Cost. Like you assumed, there usually is a penalty in performance.
Also, writing thread-safe code is more difficult and time consuming.
Thread safety is not a "yes" or "no" proposition. The meaning of "thread safety" depends upon context; does it mean "concurrent-read safe, concurrent write unsafe"? Does it mean that the application just might return stale data instead of crashing? There are many things that it can mean.
The main reason not to make a class "thread safe" is the cost. If the type won't be accessed by multiple threads, there's no advantage to putting in the work and increase the maintenance cost.
Writing threadsafe code is painfully difficult at times. For example, simple lazy loading requires two checks for '== null' and a lock. It's really easy to screw up.
[EDIT]
I didn't mean to suggest that threaded lazy loading was particularly difficult, it's the "Oh and I didn't remember to lock that first!" moments that come fast and hard once you think you're done with the locking that are really the challenge.
There are situations where "thread-safe" doesn't make sense. This consideration is in addition to the higher developer skill and increased time (development, testing, and runtime all take hits).
For example, List<T> is a commonly-used non-thread-safe class. If we were to create a thread-safe equivalent, how would we implement GetEnumerator? Hint: there is no good solution.
Turn this question on its head.
In the early days of programming there was no Thread-Safe code because there was no concept of threads. A program started, then proceeded step by step to the end. Events? What's that? Threads? Huh?
As hardware became more powerful, concepts of what types of problems could be solved with software became more imaginative and developers more ambitious, the software infrastructure became more sophisticated. It also became much more top-heavy. And here we are today, with a sophisticated, powerful, and in some cases unnecessarily top-heavy software ecosystem which includes threads and "thread-safety".
I realize the question is aimed more at application developers than, say, firmware developers, but looking at the whole forest does offer insights into how that one tree evolved.
So, what is the point of keeping non thread-safe code?
By allowing for code that isn't thread safe you're leaving it up to the programmer to decide what the correct level of isolation is.
As others have mentioned this allows for complexity reduction and improved performance.
Rico Mariani wrote two articles entitled "Putting your synchronization at the correct level" and
Putting your synchronization at the correct level -- solution that have a nice example of this in action.
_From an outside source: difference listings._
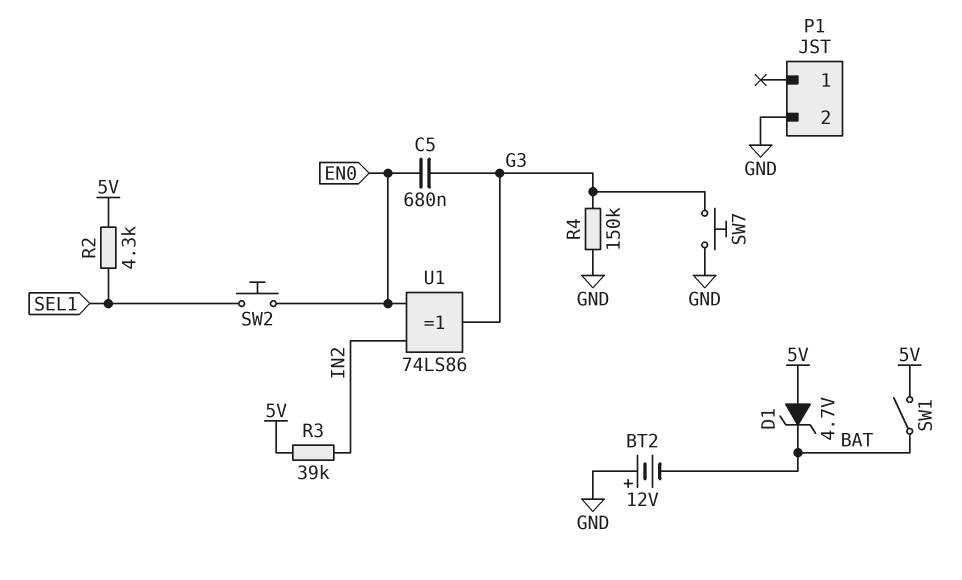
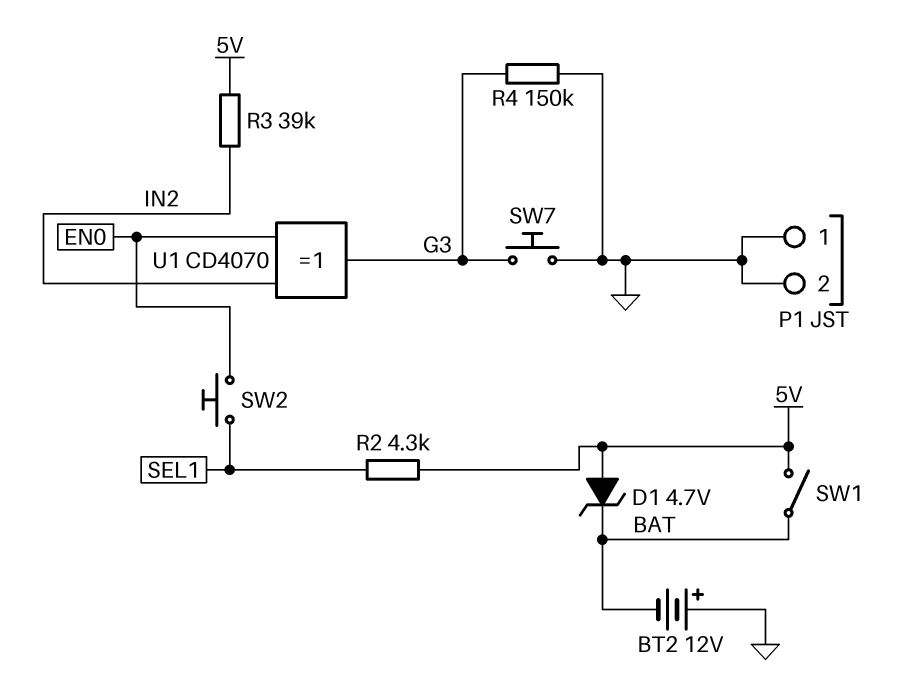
C5: 680nF (EN0, G3) -> none
P1 pin 1: none -> GND
U1: XOR 74LS86 (in EN0, in IN2, out G3) -> XOR CD4070 (in EN0, in IN2, out G3)

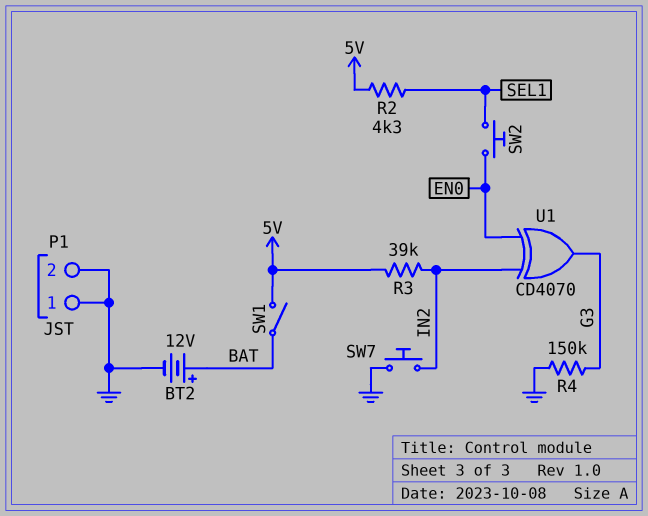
BT2: 12V (plus GND, minus BAT) -> 12V (plus BAT, minus GND)
D1: zener 4.7V (A 5V, K BAT) -> none
SW7: button (G3, GND) -> button (GND, IN2)

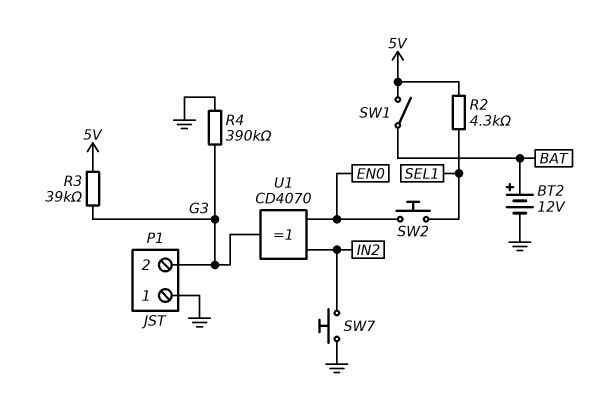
P1 pin 2: GND -> G3
R3: 39k (5V, IN2) -> 39k (5V, G3)
R4: 150k (G3, GND) -> 390k (G3, GND)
In the article he has a method called DoWork(). In it he calls other classes Read twice Write twice and then LogToSteam.
Read, Write, and LogToSteam all shared a lock and were thread safe. This is good except for the fact that because DoWork was also thread safe all the synchronizing work in each Read, Write and LogToSteam was a complete waste of time.
This is all related to the nature Imperative Programming. Its side effects cause the need for this.
However if you had an development platform where applications could be expressed as pure functions where there were no dependencies or side effects then it would be possible to create applications where the threading was managed without developer intervention.
So, what is the point of keeping non thread-safe code?
The rule of thumb is to avoid locking as much as possible. The Ideal code is re-entrant and thread safe with out any locking. But that would be utopia.
Coming back to reality, a good programmer tries his level best to have a sectional locking as opposed to locking the entire context. An example would be to lock few lines of code at a time in various routines than locking everything in a function.
So Also, one has to refactor the code to come up with a design that would minimize the locking if not get rid of it in entirity.
e.g. consider a foobar() function that gets new data on each call and uses switch() case on a type of data to changes a node in a tree. The locking can be mostly avoided (if not completely) As each case statement would touch a different node in a tree. This may be a more specific example but i think it elaborates my point.